When Gmail came out, one of the things I cried loudest for was folders. These days, I still use Mozilla Thunderbird for my main e-mail, and have a wonderful system of folders and search folders. Coincidentally, my Master's thesis is about better organizing user's e-mail, a topic I have written about before.

Almost anyone who uses a desktop mail client organizes mail into folders. I think it's about time to ask: What are folders all about?

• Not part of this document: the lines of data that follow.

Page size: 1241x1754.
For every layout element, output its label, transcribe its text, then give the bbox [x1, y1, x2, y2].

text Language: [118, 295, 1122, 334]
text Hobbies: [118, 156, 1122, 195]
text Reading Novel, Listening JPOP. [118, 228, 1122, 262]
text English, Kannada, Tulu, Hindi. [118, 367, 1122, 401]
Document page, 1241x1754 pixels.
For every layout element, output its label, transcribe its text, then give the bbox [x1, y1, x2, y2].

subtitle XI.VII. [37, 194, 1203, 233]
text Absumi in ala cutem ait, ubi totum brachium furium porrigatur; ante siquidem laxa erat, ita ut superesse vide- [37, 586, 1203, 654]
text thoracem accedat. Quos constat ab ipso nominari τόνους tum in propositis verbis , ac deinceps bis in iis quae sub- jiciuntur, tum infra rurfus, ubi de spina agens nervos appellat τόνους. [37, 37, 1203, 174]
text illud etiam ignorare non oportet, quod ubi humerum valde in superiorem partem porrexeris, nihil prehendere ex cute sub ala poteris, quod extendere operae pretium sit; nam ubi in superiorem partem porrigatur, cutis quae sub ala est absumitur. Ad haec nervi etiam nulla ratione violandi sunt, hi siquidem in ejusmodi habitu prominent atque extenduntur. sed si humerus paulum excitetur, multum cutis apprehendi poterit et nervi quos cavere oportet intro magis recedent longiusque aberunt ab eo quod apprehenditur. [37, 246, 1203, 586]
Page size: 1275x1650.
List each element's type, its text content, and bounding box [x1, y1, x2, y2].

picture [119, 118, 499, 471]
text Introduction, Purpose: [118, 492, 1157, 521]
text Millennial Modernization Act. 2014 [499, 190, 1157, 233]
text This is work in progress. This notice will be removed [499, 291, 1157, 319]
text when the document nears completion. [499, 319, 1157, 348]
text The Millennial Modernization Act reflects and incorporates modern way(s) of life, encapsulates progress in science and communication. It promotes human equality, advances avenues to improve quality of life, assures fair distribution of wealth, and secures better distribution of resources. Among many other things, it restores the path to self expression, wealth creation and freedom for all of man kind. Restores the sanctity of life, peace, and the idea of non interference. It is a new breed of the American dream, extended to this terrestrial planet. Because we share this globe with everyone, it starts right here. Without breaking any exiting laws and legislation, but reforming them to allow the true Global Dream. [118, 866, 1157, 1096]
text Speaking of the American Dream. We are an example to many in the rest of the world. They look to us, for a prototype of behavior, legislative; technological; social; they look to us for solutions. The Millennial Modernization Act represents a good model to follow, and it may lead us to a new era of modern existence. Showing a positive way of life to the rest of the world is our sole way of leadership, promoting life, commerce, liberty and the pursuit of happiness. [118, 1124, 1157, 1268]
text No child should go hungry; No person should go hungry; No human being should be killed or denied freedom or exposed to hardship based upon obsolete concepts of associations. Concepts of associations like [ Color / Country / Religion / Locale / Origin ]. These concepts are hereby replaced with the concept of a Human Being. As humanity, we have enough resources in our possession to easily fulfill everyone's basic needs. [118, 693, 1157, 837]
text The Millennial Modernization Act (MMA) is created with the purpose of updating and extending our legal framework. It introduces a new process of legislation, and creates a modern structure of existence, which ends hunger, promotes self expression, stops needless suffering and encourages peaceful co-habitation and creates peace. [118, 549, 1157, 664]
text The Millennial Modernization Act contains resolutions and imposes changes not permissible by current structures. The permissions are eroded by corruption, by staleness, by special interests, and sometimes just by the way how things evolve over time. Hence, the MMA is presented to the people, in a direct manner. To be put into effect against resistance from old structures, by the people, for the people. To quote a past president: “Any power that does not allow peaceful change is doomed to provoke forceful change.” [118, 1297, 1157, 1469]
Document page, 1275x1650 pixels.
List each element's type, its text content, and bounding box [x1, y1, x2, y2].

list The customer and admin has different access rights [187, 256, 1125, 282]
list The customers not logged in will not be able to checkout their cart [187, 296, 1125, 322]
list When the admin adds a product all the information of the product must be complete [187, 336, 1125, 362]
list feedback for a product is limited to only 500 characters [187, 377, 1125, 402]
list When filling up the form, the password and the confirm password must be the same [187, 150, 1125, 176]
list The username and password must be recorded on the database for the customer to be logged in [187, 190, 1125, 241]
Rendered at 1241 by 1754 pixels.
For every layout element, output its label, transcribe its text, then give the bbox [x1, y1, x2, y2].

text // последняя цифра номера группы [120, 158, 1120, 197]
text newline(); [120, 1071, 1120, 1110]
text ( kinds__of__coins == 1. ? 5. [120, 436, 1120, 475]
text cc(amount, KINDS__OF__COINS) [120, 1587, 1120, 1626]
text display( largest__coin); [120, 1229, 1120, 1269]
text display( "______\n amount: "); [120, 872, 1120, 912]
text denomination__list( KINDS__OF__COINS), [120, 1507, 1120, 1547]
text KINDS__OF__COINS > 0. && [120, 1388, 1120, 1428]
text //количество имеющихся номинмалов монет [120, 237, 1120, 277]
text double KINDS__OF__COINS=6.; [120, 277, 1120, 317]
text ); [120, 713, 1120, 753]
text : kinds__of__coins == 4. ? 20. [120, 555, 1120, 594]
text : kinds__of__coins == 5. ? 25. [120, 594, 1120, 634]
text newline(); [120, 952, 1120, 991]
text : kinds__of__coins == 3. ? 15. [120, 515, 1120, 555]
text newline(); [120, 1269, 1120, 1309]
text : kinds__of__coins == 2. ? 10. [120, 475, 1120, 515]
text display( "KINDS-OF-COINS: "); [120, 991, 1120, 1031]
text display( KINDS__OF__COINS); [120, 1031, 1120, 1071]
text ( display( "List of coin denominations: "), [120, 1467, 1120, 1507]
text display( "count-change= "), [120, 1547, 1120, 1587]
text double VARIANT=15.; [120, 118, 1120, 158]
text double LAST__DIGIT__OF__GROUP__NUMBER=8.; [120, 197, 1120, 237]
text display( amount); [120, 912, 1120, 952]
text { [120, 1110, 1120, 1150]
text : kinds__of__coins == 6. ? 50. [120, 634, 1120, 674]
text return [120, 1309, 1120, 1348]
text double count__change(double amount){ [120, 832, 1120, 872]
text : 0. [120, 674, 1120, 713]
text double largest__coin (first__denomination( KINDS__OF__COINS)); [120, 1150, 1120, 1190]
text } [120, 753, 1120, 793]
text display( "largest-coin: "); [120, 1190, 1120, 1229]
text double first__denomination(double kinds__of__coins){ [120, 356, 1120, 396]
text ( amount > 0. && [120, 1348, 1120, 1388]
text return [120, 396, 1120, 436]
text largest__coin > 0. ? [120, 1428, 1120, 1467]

Folders group related items. What does "related" mean? What do e-mails in a folder have in common? My grand unified theory of mail folders is as follows. Folders are used to group mails by:
  1. by groups of senders or
  2. by topic.
This is pretty obvious: Users are likely to have a "family" folder or a folder for the heavy-volume mailing list they were too lazy to unsubscribe from. Similarly, they may have a folder named "Fluffy Tiger", where they collect e-mails on that super-secret project they're working on.

How do we free the user from this burden and classify all his e-mails automatically?

For folders with e-mails from specific senders, things are pretty easy. For those about a certain topic, this is wicked hard. How do you recognize that certain e-mails belong to the same topic? They're not all from the same people. They may be about the same concept but use completely different words. In addition, folders may be extremely small and not offer very much data for automatic classification.

For these reasons, automatic foldering has accuracy rates of anywhere from 60% to 80%, depending on the classification algorithm and the corpus used for testing. 20-40% of e-mails get misclassified.


Somewhere on my desk, there is a growing stack of papers. One of these describes SwiftFile (formerly known as MailCat), a system designed at IBM Research in 1999 for Lotus Notes. It shows a method for compensating for the low accuracy of automatic classifiers: Instead of instantly filing an e-mail away, SwiftFile shows buttons with the three most likely folders it may land in. The likelihood that at least one of the three buttons will be the correct folder is 80-90%. For a large majority of e-mails, instead of dragging them to the right folder, all you'll need to do is click a button.

So today's question is: Hot or not? Would you like SwiftFile-like buttons in your mail client? Write a comment and let me know.

--

Thanks to Fabian Siegel and Bálint Miklós for reviewing a draft of this.

2 comments:

dan said...

I can see how this would be useful ... but the extra bar with the buttons could be unnerving after a while. Add a "Keep in Inbox" button.

Michael Greenberg said...

Yes -- that would be clever and handy. My current solution to the "topic problem" is to have multiple topic-oriented e-mail addresses. I've seen people doing quite advanced things with procmail to make this automatic, but I'm not sure if it's worth it.

Then again, it's only two clicks to label something in GMail.